[Page-level text extractions]

——

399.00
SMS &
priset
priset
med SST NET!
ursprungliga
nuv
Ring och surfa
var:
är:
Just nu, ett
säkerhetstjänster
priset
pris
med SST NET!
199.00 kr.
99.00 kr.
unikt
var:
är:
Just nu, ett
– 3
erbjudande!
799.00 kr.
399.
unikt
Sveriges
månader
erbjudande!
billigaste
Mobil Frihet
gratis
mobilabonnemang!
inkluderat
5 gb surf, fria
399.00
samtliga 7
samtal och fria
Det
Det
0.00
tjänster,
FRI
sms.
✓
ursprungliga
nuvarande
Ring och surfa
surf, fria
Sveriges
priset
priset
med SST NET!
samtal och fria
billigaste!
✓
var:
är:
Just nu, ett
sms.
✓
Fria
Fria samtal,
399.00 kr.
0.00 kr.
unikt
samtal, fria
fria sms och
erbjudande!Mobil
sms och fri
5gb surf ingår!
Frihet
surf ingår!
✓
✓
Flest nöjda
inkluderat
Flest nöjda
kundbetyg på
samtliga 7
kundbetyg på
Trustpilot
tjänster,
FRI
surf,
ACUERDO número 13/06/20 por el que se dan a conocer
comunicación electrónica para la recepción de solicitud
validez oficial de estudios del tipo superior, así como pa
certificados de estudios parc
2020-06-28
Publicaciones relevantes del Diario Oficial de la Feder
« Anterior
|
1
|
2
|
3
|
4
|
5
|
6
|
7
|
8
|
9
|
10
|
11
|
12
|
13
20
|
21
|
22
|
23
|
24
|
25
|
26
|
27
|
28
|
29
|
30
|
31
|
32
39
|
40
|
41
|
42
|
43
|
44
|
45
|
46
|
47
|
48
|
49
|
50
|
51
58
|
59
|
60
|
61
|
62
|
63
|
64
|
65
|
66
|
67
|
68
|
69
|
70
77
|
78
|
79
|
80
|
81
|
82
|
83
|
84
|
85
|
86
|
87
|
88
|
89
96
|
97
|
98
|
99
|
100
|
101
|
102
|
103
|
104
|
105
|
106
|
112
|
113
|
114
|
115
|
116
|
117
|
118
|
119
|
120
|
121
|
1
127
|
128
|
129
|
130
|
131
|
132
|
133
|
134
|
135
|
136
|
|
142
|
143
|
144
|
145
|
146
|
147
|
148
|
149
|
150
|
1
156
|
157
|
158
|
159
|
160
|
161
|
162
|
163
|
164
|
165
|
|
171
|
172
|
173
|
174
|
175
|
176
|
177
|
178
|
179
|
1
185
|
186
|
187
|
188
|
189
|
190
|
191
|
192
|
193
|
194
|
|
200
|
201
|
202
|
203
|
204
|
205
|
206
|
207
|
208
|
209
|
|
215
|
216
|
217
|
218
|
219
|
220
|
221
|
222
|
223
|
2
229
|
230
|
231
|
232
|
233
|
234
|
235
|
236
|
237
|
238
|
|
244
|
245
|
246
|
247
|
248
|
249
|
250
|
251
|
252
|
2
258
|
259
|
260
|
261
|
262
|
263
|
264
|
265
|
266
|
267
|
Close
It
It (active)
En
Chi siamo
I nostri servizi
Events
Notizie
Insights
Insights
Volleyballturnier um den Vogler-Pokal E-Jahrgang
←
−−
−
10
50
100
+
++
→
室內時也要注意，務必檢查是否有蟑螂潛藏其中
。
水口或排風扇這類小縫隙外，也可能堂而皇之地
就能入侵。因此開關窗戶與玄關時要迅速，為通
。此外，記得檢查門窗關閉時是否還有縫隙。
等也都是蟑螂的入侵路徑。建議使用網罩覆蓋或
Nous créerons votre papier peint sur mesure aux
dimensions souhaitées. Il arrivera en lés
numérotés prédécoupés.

——

> **Written task**:
Recast the records, starting at the beginning and ending at the line that contains "sms och fri", as a Markdown table with the columns n and Line. Put the row number in n and the line in Line, and omit any blank lines.

> **Answer space**:
| n | Line |
|---|---|
| 1 | 399.00 |
| 2 | SMS & |
| 3 | priset |
| 4 | priset |
| 5 | med SST NET! |
| 6 | ursprungliga |
| 7 | nuv |
| 8 | Ring och surfa |
| 9 | var: |
| 10 | är: |
| 11 | Just nu, ett |
| 12 | säkerhetstjänster |
| 13 | priset |
| 14 | pris |
| 15 | med SST NET! |
| 16 | 199.00 kr. |
| 17 | 99.00 kr. |
| 18 | unikt |
| 19 | var: |
| 20 | är: |
| 21 | Just nu, ett |
| 22 | – 3 |
| 23 | erbjudande! |
| 24 | 799.00 kr. |
| 25 | 399. |
| 26 | unikt |
| 27 | Sveriges |
| 28 | månader |
| 29 | erbjudande! |
| 30 | billigaste |
| 31 | Mobil Frihet |
| 32 | gratis |
| 33 | mobilabonnemang! |
| 34 | inkluderat |
| 35 | 5 gb surf, fria |
| 36 | 399.00 |
| 37 | samtliga 7 |
| 38 | samtal och fria |
| 39 | Det |
| 40 | Det |
| 41 | 0.00 |
| 42 | tjänster, |
| 43 | FRI |
| 44 | sms. |
| 45 | ✓ |
| 46 | ursprungliga |
| 47 | nuvarande |
| 48 | Ring och surfa |
| 49 | surf, fria |
| 50 | Sveriges |
| 51 | priset |
| 52 | priset |
| 53 | med SST NET! |
| 54 | samtal och fria |
| 55 | billigaste! |
| 56 | ✓ |
| 57 | var: |
| 58 | är: |
| 59 | Just nu, ett |
| 60 | sms. |
| 61 | ✓ |
| 62 | Fria |
| 63 | Fria samtal, |
| 64 | 399.00 kr. |
| 65 | 0.00 kr. |
| 66 | unikt |
| 67 | samtal, fria |
| 68 | fria sms och |
| 69 | erbjudande!Mobil |
| 70 | sms och fri |